18 years ago, the events of 9/11 captured the attention of the entire world and became a tragic place in American history. As America came under attack by terrorists, all of American air space was shut down, all planes were grounded.
Any planes that traveled along the east coast or were international, were grounded , for the most part, in Gander, Newfoundland. a total of 38 planes landed at the small airport, in a town of only 10, 000. 6, 700 passengers got off of those planes and into the arms of hospitality of Gander residents for a total of five days.

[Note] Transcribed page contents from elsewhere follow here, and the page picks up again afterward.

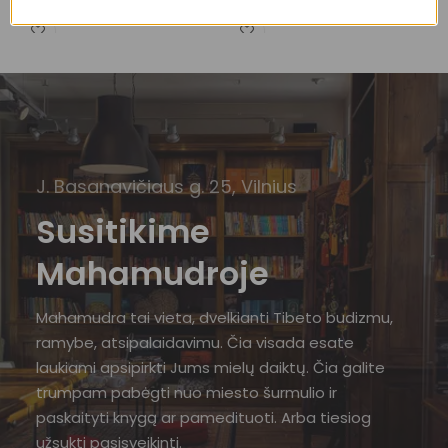
10,00
€
10,00
€
J. Basanavičiaus g. 25, Vilnius
Susitikime
Mahamudroje
Mahamudra tai vieta, dvelkianti Tibeto budizmu,
ramybe, atsipalaidavimu. Čia visada esate
laukiami apsipirkti Jums mielų daiktų. Čia galite
trumpam pabėgti nuo miesto šurmulio ir
paskaityti knygą ar pamedituoti. Arba tiesiog
užsukti pasisveikinti.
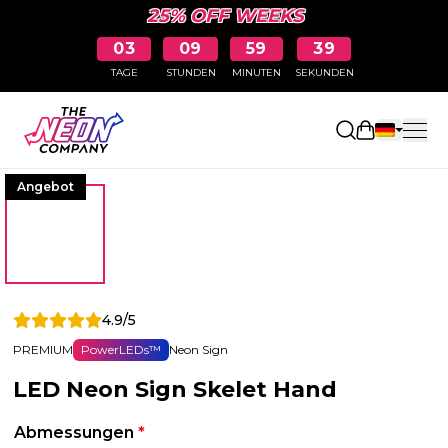
25% OFF WEEKS
03
09
59
38
TAGE
STUNDEN
MINUTEN
SEKUNDEN
Einkaufswa
Angebot
4.9/5
PREMIUM
PowerLEDs™
Neon Sign
LED Neon Sign Skelet Hand
Abmessungen
*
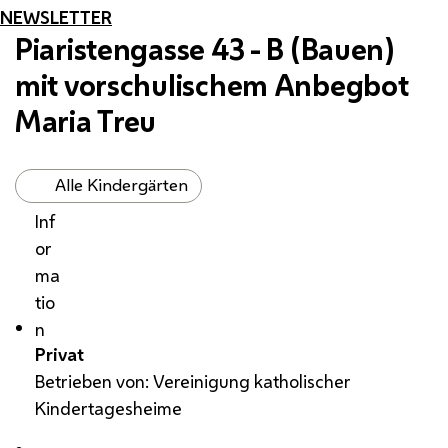
NEWSLETTER
Piaristengasse 43 - B (Bauen)
mit vorschulischem Anbegbot
Maria Treu
Alle Kindergärten
Inf
or
ma
tio
n
Privat
Betrieben von: Vereinigung katholischer
Kindertagesheime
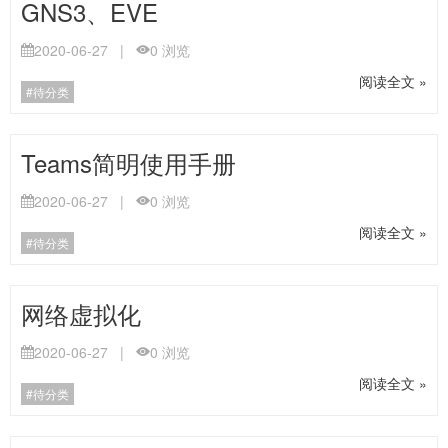
GNS3、EVE
2020-06-27
|
0
浏览
阅读全文 »
待分类
Teams简明使用手册
2020-06-27
|
0
浏览
阅读全文 »
待分类
网络虚拟化
2020-06-27
|
0
浏览
阅读全文 »
待分类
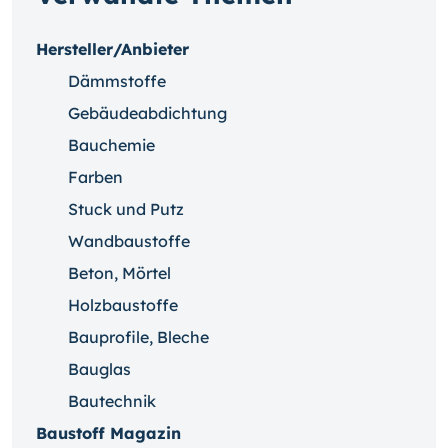
Hersteller/Anbieter
Dämmstoffe
Gebäudeabdichtung
Bauchemie
Farben
Stuck und Putz
Wandbaustoffe
Beton, Mörtel
Holzbaustoffe
Bauprofile, Bleche
Bauglas
Bautechnik
Baustoff Magazin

As each plane landed, and the passengers waited for news; the town bustled with activity. Volunteers readied makeshift shelters, every school, gym, community centre, church and campsites. Gander’s 500 hotel rooms were reserved for pilots and flight crews.
Bus drivers who were in the middle of a strike, put down picket their picket signs and held up themselves to help in any way they could. Collections consisting of toiletries, clothes, toys, towels, toothbrushes, pillows, blankets and bedding piled up. For security reasons, passengers weren’t allowed to take checked bags, so the donations were a great resource.
Gander residents began to cook a lot. Grocery store shelves were almost completely emptied. The local Walmart ran out of practically everything and the local hockey rink transformed into the world’s largest refrigerator for the enormous amount of cooking taking place.
The helpful residents of Gander refused to accept money, though passengers later donated thousands to the town and created a scholarship fund for the children of Gander.
Because every year, as Sept. 11 reminds America of the unfiltered evil in our world, it’s also necessary to remind ourselves of the human capacity for kindness, selflessness and generosity. It also reminds us in Canada that opening our hearts with generosity isn’t always a bad thing.